Media holding company based in Texas, US

DallasNews Corporation, formerly A. H. Belo Corporation (/ˈbiːloʊ/), was a Dallas, Texas-based media holding company of The Dallas Morning News and Belo + Company. In 2025, it was purchased by Hearst Communications, and remains as a formal subsidiary of that company.

==Overview==
The corporation was formed when Belo Corporation separated its broadcasting and publishing operations into two corporations (with the broadcasting division going to the "old" Belo; it was later purchased by Gannett, and its former assets are part of what is now Tegna).

Headquartered in the Belo Building in Downtown Dallas, its CEO is James Moroney III. It also owns a part interest in Classified Ventures.

==History==
The company was organized as a fully owned subsidiary of Belo Corporation on October 1, 2007, then taken public by issuing the new stock to Belo shareholders and starting trade on February 8, 2008. The split was structured so that Belo Corporation was the legal successor of the original company.

While technically this corporate entity was formed in 2008, the organization traces its roots and history back to 1842. The Belo Corporation used the A. H. Belo name from 1926 to 2002 when it was shortened to simply Belo.

In 2016, the company announced that it is planning to leave the Belo Building for The Statler Library, also located downtown. As of 2018, the company website lists 1954 Commerce Street in Dallas as their headquarters address.

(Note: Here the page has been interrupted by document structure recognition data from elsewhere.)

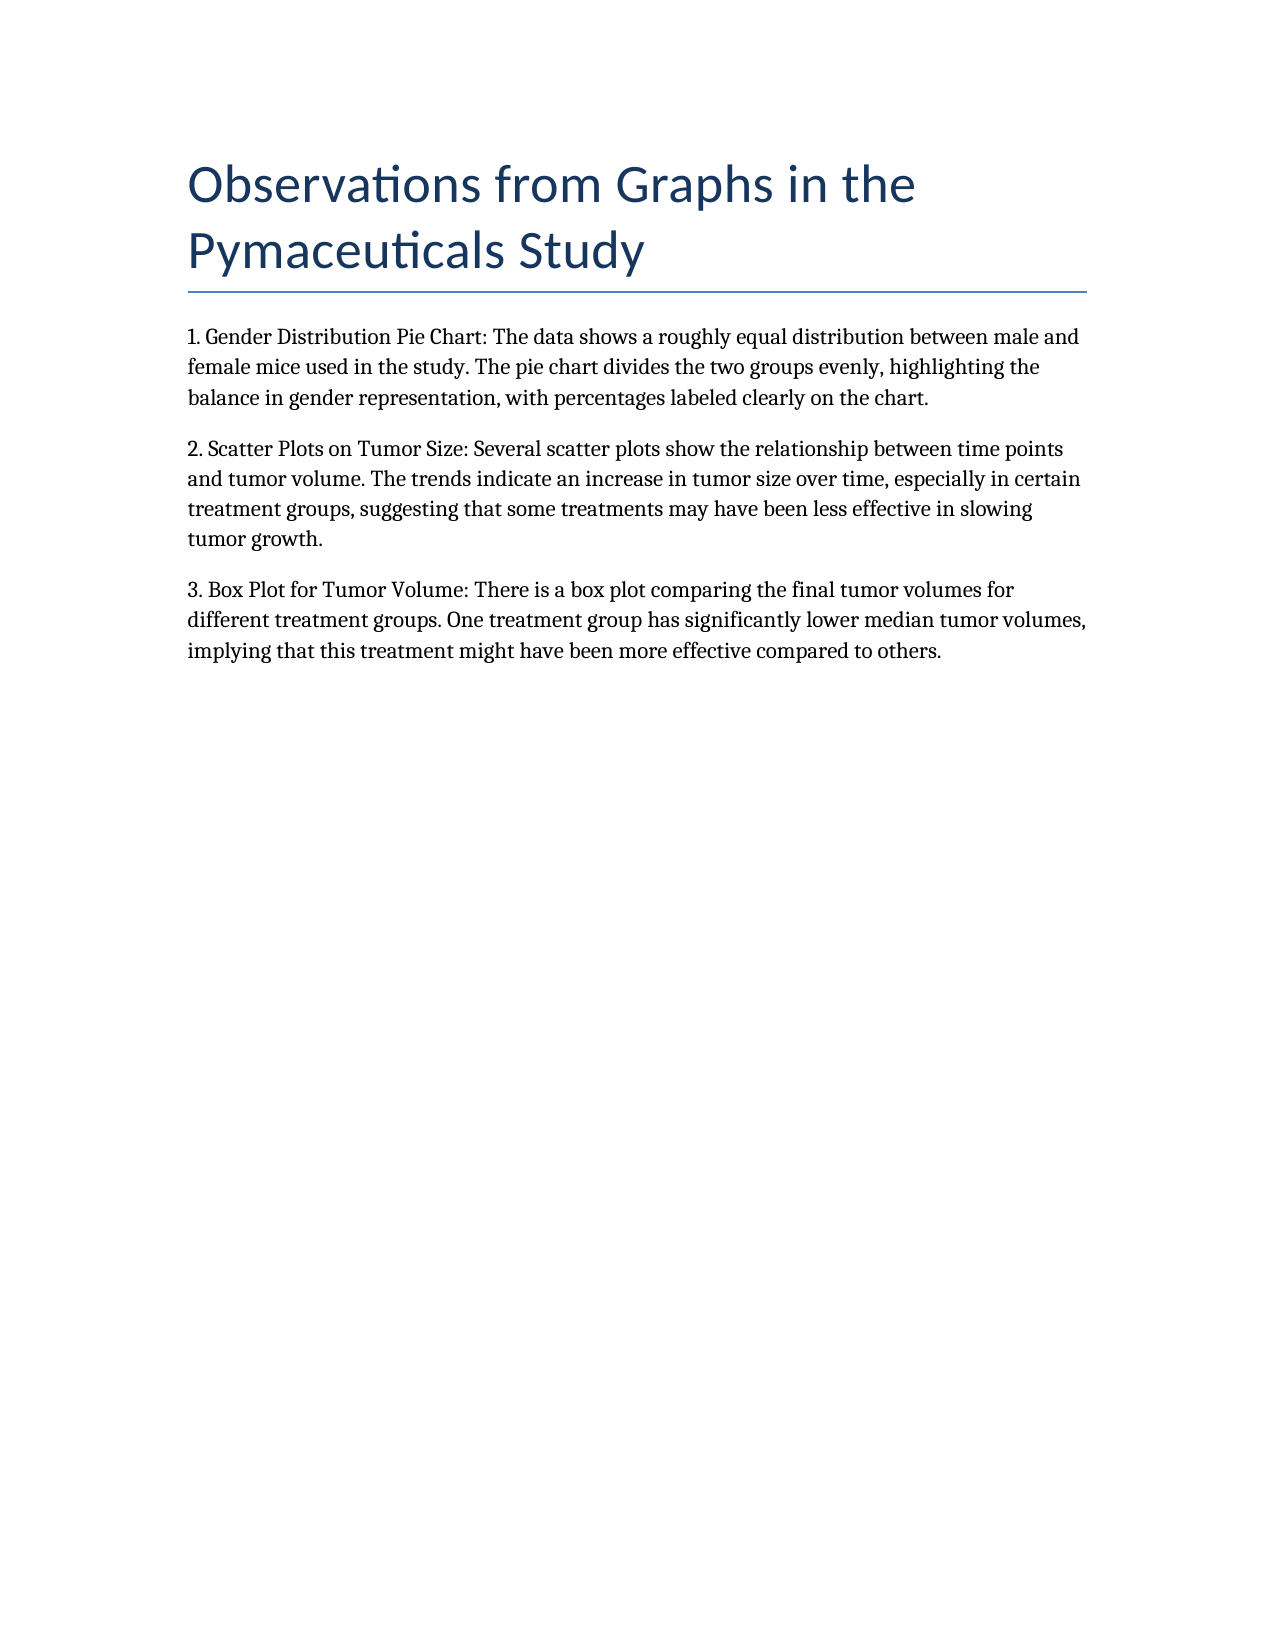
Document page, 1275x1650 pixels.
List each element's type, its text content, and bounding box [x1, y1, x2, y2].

text 3. Box Plot for Tumor Volume: There is a box plot comparing the final tumor volumes for different treatment groups. One treatment group has significantly lower median tumor volumes, implying that this treatment might have been more effective compared to others. [187, 577, 1087, 664]
text 1. Gender Distribution Pie Chart: The data shows a roughly equal distribution between male and female mice used in the study. The pie chart divides the two groups evenly, highlighting the balance in gender representation, with percentages labeled clearly on the chart. [187, 324, 1087, 411]
title Observations from Graphs in the Pymaceuticals Study [187, 150, 1087, 293]
text 2. Scatter Plots on Tumor Size: Several scatter plots show the relationship between time points and tumor volume. The trends indicate an increase in tumor size over time, especially in certain treatment groups, suggesting that some treatments may have been less effective in slowing tumor growth. [187, 435, 1087, 552]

The company changed its name and ticker symbol and moved from the New York Stock Exchange to the Nasdaq on June 29, 2021, after acknowledging the history tied to their founder, A. H. Belo, a colonel in the Confederate military during the American Civil War, especially given that the company has its origins as early as 1842.

The change was proposed in 2021 by CEO Robert W. Decherd to embrace "the social justice movement underway in America." The name change was approved by company shareholders the same year, with 99% of votes cast.

In July 2025, Hearst Communications announced it had agreed to purchase DallasNews for $14 a share. The sale is expected to close at the 4th quarter of 2025. A few weeks later Alden Global Capital submitted a competing bid for $16.50 a share, which was rejected by the DallasNews board. Alden then submitted a letter threatening to take their offer directly to DallasNews shareholders.

On September 24, 2025, DallasNews Corporation announced that it had completed its merger with Hearst.

==Newspapers==
- The Dallas Morning News (Dallas, Texas)
  - Al Día (Spanish language – Dallas, Texas)

The company also formerly published the Denton Record-Chronicle, The Providence Journal, the Riverside Press-Enterprise, Quick, a free weekly in Dallas, and The Business Press, a weekly business publication in Riverside.

For decades, News-Texan, Inc., an A.H. Belo subsidiary, was the owner of The Dallas Morning News as well as other newspapers in the suburban Dallas area. Belo acquired seven newspapers in 1963, which included The Garland Daily News, The Grand Prairie Daily News, and The Richardson Daily News. The newspaper group would become Dallas-Fort Worth Suburban Newspapers, Inc. Belo executives specifically shifted the newspapers to afternoon delivery to compete with The Dallas Times-Herald, the rival of the chain's flagship The Dallas Morning News, according to Judith Garrett Segura, author of Belo: From Newspapers to New Media. She claims the newspapers were not profitable for roughly two years. These newspapers would operate and be published relatively independently until the late 1980s. Under increased advertising pressures and laws prohibiting media monopolies in urban markets, the newspapers were ultimately absorbed into The Dallas Morning News.